Document layout detection data
----

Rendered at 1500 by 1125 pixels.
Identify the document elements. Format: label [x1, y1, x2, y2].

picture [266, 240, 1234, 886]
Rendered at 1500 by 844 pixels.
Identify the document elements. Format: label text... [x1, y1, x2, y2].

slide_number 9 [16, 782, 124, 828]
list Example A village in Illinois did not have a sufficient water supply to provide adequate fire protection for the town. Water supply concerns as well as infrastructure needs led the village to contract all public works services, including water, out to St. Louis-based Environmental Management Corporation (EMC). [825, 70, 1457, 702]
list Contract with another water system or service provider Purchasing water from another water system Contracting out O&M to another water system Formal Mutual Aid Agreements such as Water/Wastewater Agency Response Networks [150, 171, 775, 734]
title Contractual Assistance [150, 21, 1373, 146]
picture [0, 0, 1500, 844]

----

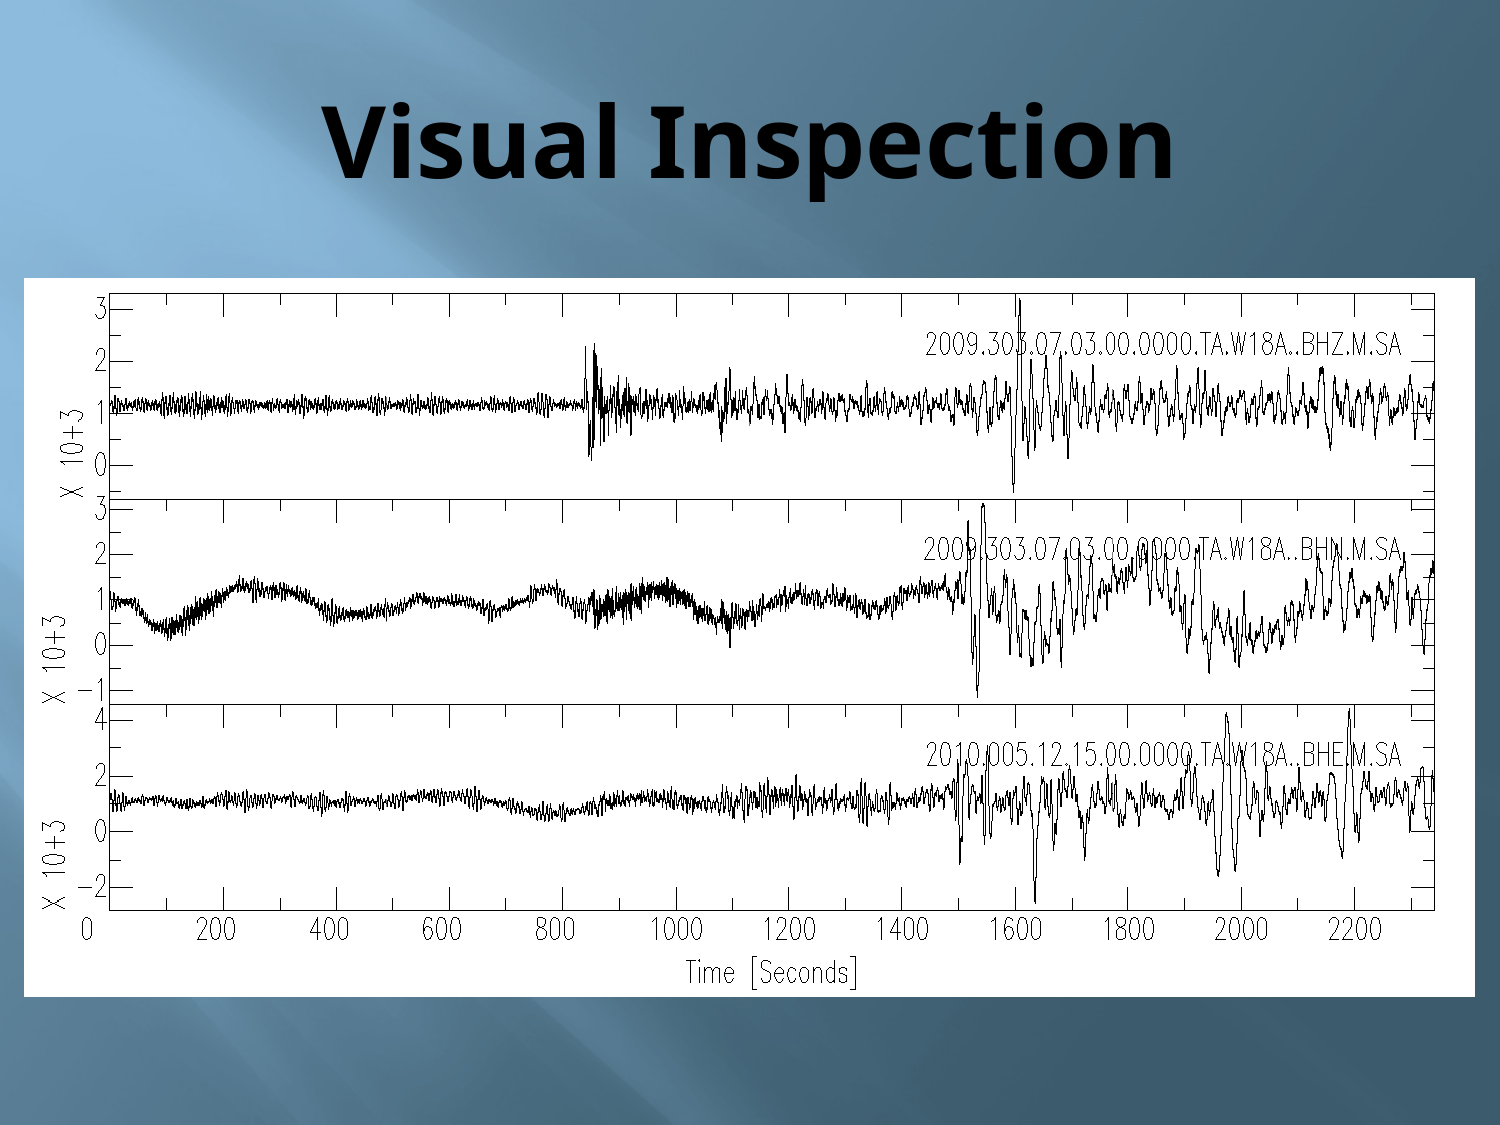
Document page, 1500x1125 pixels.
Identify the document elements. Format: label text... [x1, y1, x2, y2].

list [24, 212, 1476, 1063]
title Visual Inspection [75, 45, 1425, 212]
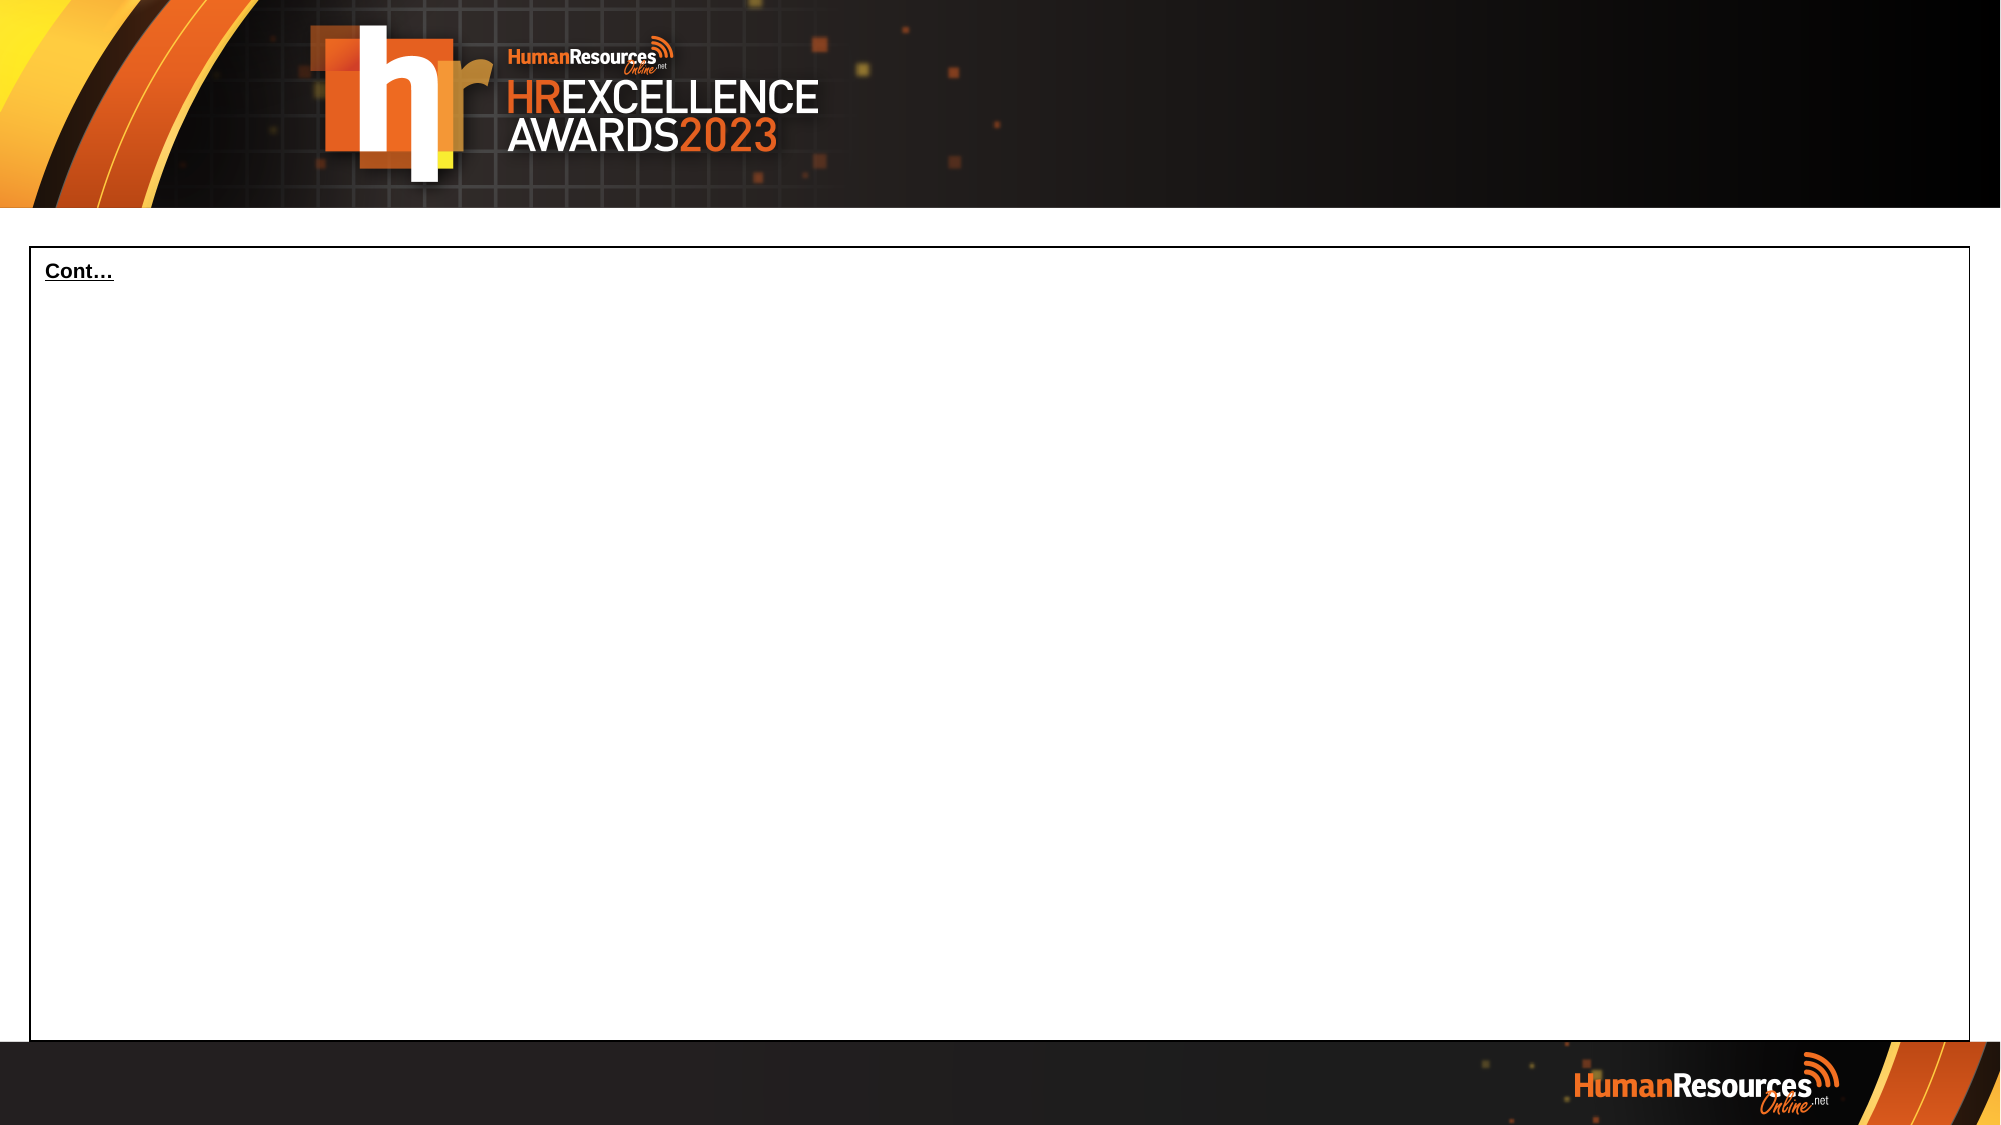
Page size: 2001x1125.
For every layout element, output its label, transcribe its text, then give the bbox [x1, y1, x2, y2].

----

Exercise description ::
State the number of lines in the records that include the string "pixels", without any other words.

Result for this task ::
3